There's a song by Laka that goes:

_... jer ja sada volim vjesticu na metli
sve druge zene sad za mene su rahmetli...

_I get it except for _rahmetli_? What does it mean? What is its singular form?

Thahks to anyone.


----------



## phosphore

It is a word of Turkish or Arabian origin and it means dead (Serbian: _mrtav,_ _pokojni_).


----------



## mandarina.m

So it is an adjective... Does it have any metaphorical meanings, too?


----------



## phosphore

I don't think so, but I don't really know. It is not in use here in Serbia.


----------



## Duya

Apparently, it is used metaphorically in the quoted sentence... 
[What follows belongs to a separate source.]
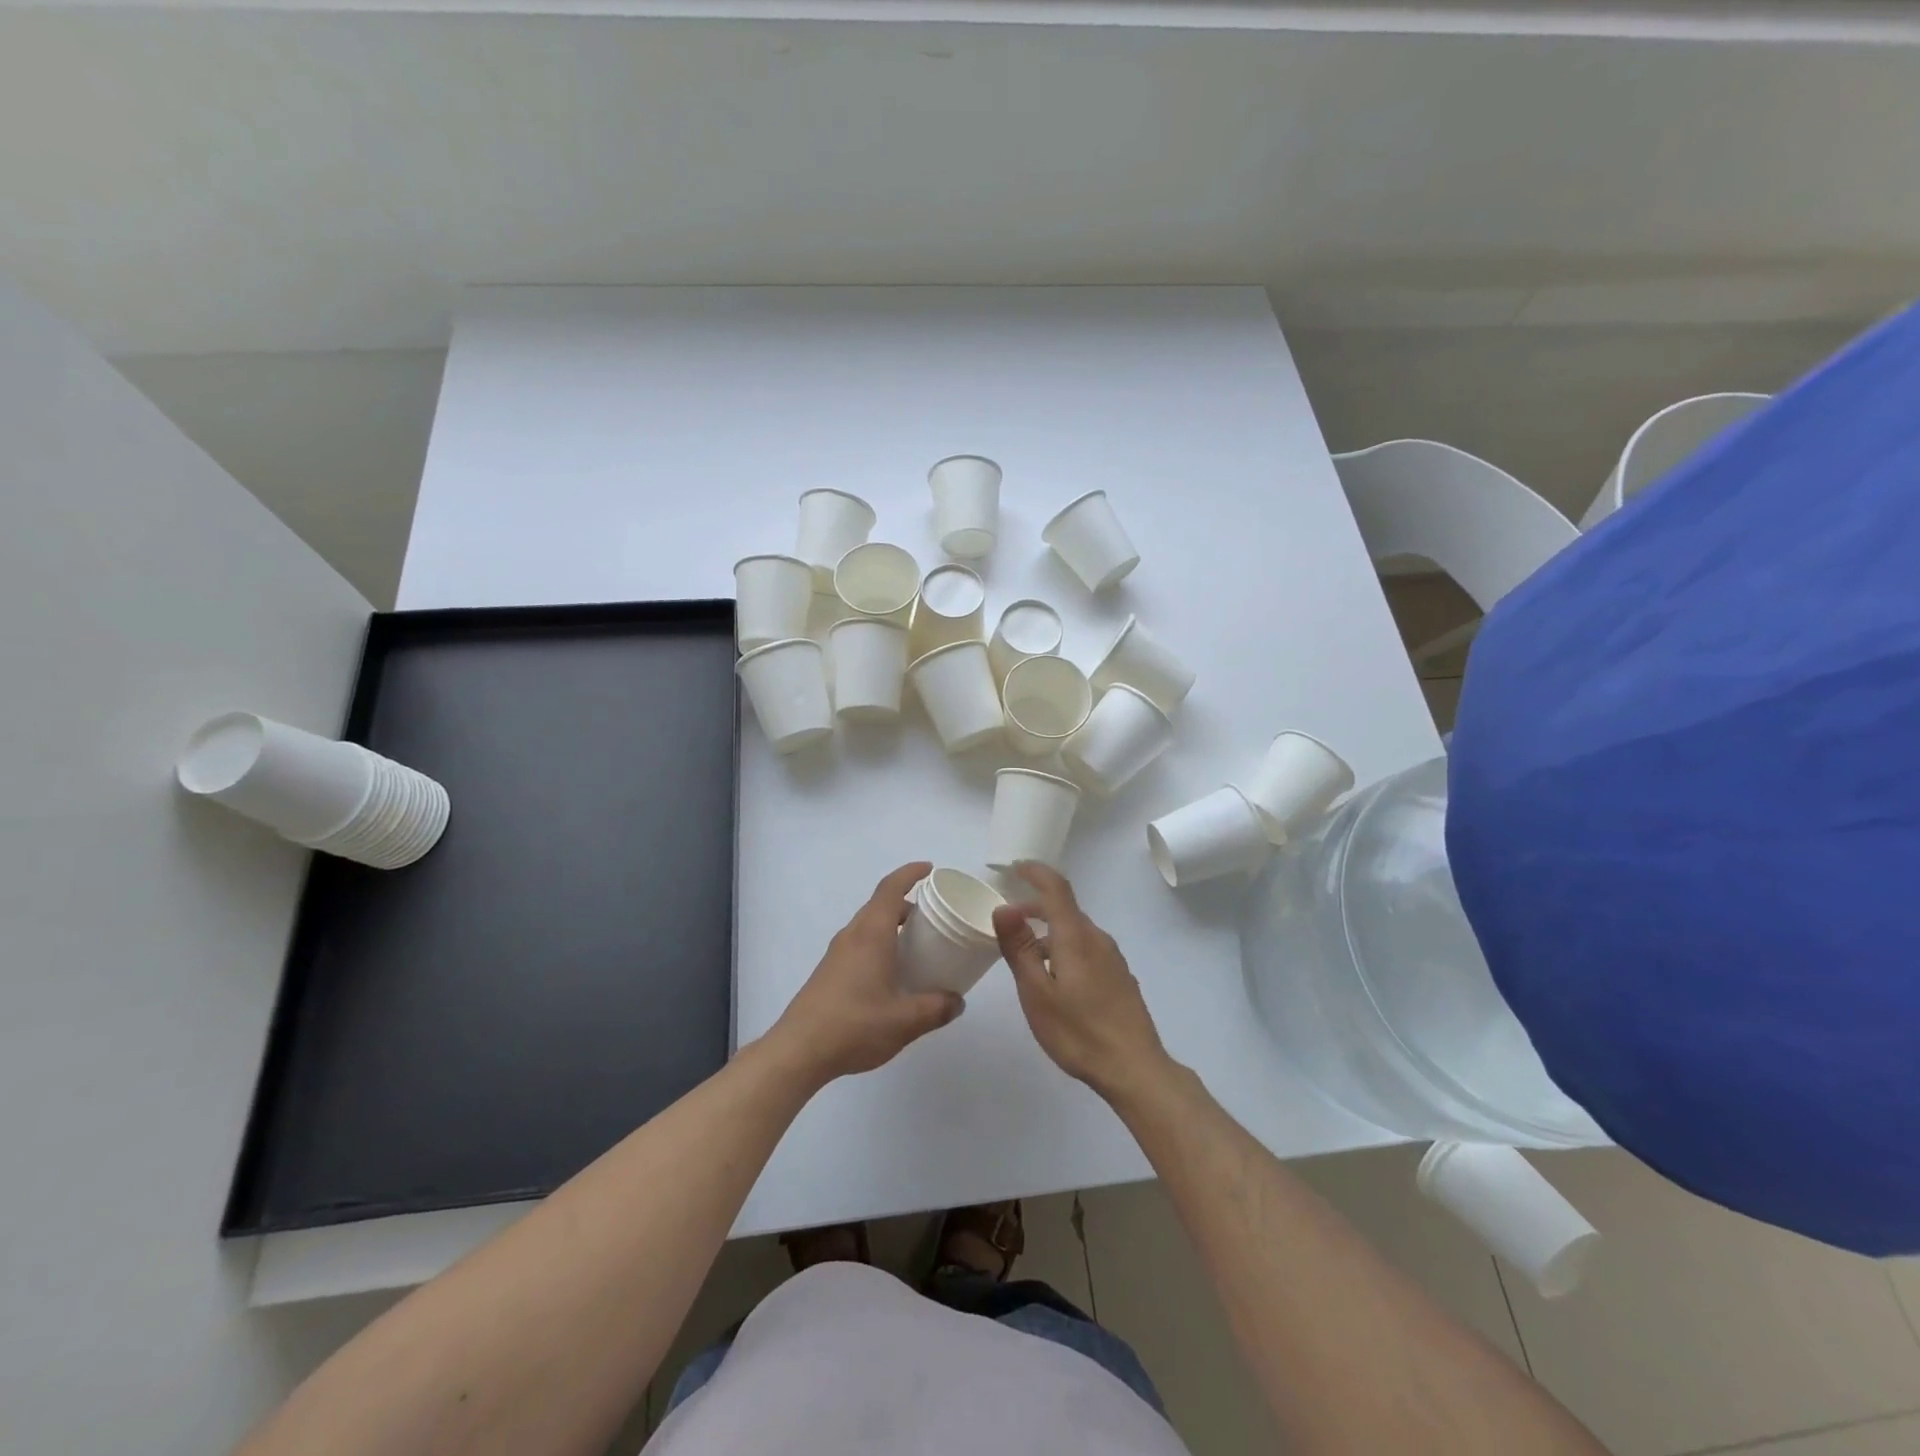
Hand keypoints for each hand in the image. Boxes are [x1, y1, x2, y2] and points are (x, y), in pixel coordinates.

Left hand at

_Rahmetli_ is undeclinable. There's also related noun _rahmet_ (S-C, Slo: pokoj).


----------



## mandarina.m

Hvala obema.


----------



## phosphore

Ob*o*ma  

Nema na čemu.


----------



## dudasd

In this particular line, word _rahmetli _does have a metaphorical meaning. When you say that someone is "dead for you", it means that you don't care for that person any more, you are as indifferent as that she/he is really dead.


----------



## phosphore

That's totally right. Just when (s)he asked that, I understood (s)he thought about using the word "rahmetli" and not "mrtve". Anyway, it is a metaphore, of course.


----------



## mandarina.m

It's a *she*, anyway. 
Thank you people. I love the way this word sounds and knowing what it means and how it's used makes me really  !


----------